**Data in this exercise:**
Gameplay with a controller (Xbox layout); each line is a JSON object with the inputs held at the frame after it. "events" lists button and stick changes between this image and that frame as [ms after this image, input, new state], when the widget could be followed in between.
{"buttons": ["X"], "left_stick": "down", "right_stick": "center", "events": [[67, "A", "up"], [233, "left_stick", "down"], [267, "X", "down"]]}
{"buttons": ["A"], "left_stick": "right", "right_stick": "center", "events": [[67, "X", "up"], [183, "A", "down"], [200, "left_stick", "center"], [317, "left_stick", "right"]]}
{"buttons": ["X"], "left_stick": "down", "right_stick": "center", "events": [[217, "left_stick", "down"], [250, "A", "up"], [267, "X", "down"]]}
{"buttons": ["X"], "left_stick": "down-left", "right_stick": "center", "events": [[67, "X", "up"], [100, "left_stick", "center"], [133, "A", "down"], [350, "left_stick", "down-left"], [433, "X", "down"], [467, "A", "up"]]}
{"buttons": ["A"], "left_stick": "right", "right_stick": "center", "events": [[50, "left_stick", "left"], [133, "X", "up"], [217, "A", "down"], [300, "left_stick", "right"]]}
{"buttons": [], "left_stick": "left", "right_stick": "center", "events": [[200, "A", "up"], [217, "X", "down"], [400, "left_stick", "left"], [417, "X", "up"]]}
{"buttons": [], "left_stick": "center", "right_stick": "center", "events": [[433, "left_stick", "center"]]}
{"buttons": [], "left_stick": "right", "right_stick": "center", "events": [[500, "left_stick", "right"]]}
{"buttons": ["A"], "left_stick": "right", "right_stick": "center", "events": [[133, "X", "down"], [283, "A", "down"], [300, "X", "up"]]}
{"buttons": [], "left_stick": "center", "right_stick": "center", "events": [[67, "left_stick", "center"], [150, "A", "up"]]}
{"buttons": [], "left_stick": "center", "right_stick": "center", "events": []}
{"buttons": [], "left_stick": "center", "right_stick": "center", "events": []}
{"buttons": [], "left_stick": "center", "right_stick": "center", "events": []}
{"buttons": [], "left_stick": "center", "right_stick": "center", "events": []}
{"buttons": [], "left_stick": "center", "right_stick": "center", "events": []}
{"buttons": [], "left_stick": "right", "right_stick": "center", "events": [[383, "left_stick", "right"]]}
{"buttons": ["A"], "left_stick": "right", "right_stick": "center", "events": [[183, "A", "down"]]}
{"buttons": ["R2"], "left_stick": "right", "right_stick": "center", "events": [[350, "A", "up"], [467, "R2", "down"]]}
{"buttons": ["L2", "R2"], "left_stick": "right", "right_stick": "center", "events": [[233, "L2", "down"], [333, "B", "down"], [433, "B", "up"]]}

**About this exercise:**
Each record is to be retyped exactly as written.

**The answer:**
Gameplay with a controller (Xbox layout); each line is a JSON object with the inputs held at the frame after it. "events" lists button and stick changes between this image and that frame as [ms after this image, input, new state], when the widget could be followed in between.
{"buttons": ["X"], "left_stick": "down", "right_stick": "center", "events": [[67, "A", "up"], [233, "left_stick", "down"], [267, "X", "down"]]}
{"buttons": ["A"], "left_stick": "right", "right_stick": "center", "events": [[67, "X", "up"], [183, "A", "down"], [200, "left_stick", "center"], [317, "left_stick", "right"]]}
{"buttons": ["X"], "left_stick": "down", "right_stick": "center", "events": [[217, "left_stick", "down"], [250, "A", "up"], [267, "X", "down"]]}
{"buttons": ["X"], "left_stick": "down-left", "right_stick": "center", "events": [[67, "X", "up"], [100, "left_stick", "center"], [133, "A", "down"], [350, "left_stick", "down-left"], [433, "X", "down"], [467, "A", "up"]]}
{"buttons": ["A"], "left_stick": "right", "right_stick": "center", "events": [[50, "left_stick", "left"], [133, "X", "up"], [217, "A", "down"], [300, "left_stick", "right"]]}
{"buttons": [], "left_stick": "left", "right_stick": "center", "events": [[200, "A", "up"], [217, "X", "down"], [400, "left_stick", "left"], [417, "X", "up"]]}
{"buttons": [], "left_stick": "center", "right_stick": "center", "events": [[433, "left_stick", "center"]]}
{"buttons": [], "left_stick": "right", "right_stick": "center", "events": [[500, "left_stick", "right"]]}
{"buttons": ["A"], "left_stick": "right", "right_stick": "center", "events": [[133, "X", "down"], [283, "A", "down"], [300, "X", "up"]]}
{"buttons": [], "left_stick": "center", "right_stick": "center", "events": [[67, "left_stick", "center"], [150, "A", "up"]]}
{"buttons": [], "left_stick": "center", "right_stick": "center", "events": []}
{"buttons": [], "left_stick": "center", "right_stick": "center", "events": []}
{"buttons": [], "left_stick": "center", "right_stick": "center", "events": []}
{"buttons": [], "left_stick": "center", "right_stick": "center", "events": []}
{"buttons": [], "left_stick": "center", "right_stick": "center", "events": []}
{"buttons": [], "left_stick": "right", "right_stick": "center", "events": [[383, "left_stick", "right"]]}
{"buttons": ["A"], "left_stick": "right", "right_stick": "center", "events": [[183, "A", "down"]]}
{"buttons": ["R2"], "left_stick": "right", "right_stick": "center", "events": [[350, "A", "up"], [467, "R2", "down"]]}
{"buttons": ["L2", "R2"], "left_stick": "right", "right_stick": "center", "events": [[233, "L2", "down"], [333, "B", "down"], [433, "B", "up"]]}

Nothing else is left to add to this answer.